Ji Hong-bing, Xu Jian-hua, Xie Jun-feng, Chen Qing-lin
Key Laboratory of Enhanced Heat Transfer and Energy Conservation of Ministry of Education, South China University of Technology, Guangzhou 510640, China.
Guang Pu Xue Yu Guang Pu Fen Xi. 2008 Jun;28(6):1246-50.
8%Ru-5%Ce/gamma-Al2O3 catalyst exhibited excellent catalytic performance for low temperature activation of methane. Although the conversion rates of methane were 25.3% for exothermal partial oxidation of methane, and 0.8% for endothermal carbon dioxide reforming, whose activity was rather low, 38.8% of conversion rate of methane could be obtained for the obtained coupling reaction at 500 degrees C owing to the coupling intensification between endothermal carbon dioxide reforming reaction and exothermal partial oxidation of methane. The mechanism of coupling partial oxidation of methane and carbon dioxide reforming on supported Ru catalyst was investigated by in-situ DRIFTS. The adsorption of CO on 8%Ru-5%Ce/gamma-Al2O3 showed that two kinds of doublet peaks which were characteristic adsorption of the gaseous CO at 2167 cm(-1) (2118 cm(-1)) to form Ru(CO)2 at 2031 cm(-1) (2034 cm(-1)) to form Ce(CO)2 were observed. These CO adsorption species wee easy to be desorbed from the surface of the catalyst at high temperature. The results of in-situ DRIFTS showed that carbonate, formal (formate) and carbon monoxide formed on the surface of catalyst, and formal (formate) was intermediate for the methane partial oxidation. This intermediate was formed through the combination of the adsorption species of methane CHx and the lattice oxygen adsorption species on the surface of catalyst, and syngas was produced through the splitting of this intermediate. The DRIFTS researching on carbon dioxide reforming showed that there was no new adsorption species on the surface of the catalyst, which indicated that the mechanism for carbon dioxide reforming was through the dissociation of the adsorbed methane and carbon dioxide. During the reaction of the coupling of carbon dioxide reforming reaction and partial oxidation of methane, there was hydroxyl adsorption species on the surface of catalyst. The mechanism of coupling methane, carbon dioxide and oxygen might be composed of the above two reaction mechanism and the bridging hydroxyl group adsorption species Ru-(OH)2 might contribute to the coupling reaction.

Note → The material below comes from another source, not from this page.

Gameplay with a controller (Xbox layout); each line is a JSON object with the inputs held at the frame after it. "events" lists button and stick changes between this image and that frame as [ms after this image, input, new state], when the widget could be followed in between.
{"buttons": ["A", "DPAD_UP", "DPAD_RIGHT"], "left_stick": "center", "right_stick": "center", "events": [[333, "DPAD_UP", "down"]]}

8%Ru-5%Ce/γ-Al2O3催化剂对甲烷低温活化表现出优异的催化性能。尽管甲烷的转化率对于甲烷的放热部分氧化为25.3%,对于吸热二氧化碳重整为0.8%,其活性相当低,但由于吸热二氧化碳重整反应与甲烷放热部分氧化之间的耦合强化,在500℃下进行的耦合反应可获得38.8%的甲烷转化率。通过原位漫反射红外傅里叶变换光谱(in-situ DRIFTS)研究了负载型Ru催化剂上甲烷耦合部分氧化和二氧化碳重整的机理。8%Ru-5%Ce/γ-Al2O3上CO的吸附表明,观察到两种双峰,分别是气态CO在2167 cm(-1)(2118 cm(-1))处的特征吸附以形成Ru(CO)2,以及在2031 cm(-1)(2034 cm(-1))处形成Ce(CO)2。这些CO吸附物种在高温下易于从催化剂表面脱附。原位漫反射红外傅里叶变换光谱的结果表明,催化剂表面形成了碳酸盐、甲醛(甲酸盐)和一氧化碳,且甲醛(甲酸盐)是甲烷部分氧化的中间体。该中间体是通过甲烷CHx吸附物种与催化剂表面晶格氧吸附物种的结合形成的,合成气通过该中间体的分解产生。对二氧化碳重整的漫反射红外傅里叶变换光谱研究表明,催化剂表面没有新的吸附物种,这表明二氧化碳重整的机理是通过吸附的甲烷和二氧化碳的解离。在二氧化碳重整反应与甲烷部分氧化的耦合反应过程中,催化剂表面存在羟基吸附物种。甲烷、二氧化碳和氧气耦合的机理可能由上述两种反应机理组成,桥连羟基吸附物种Ru-(OH)2可能有助于耦合反应。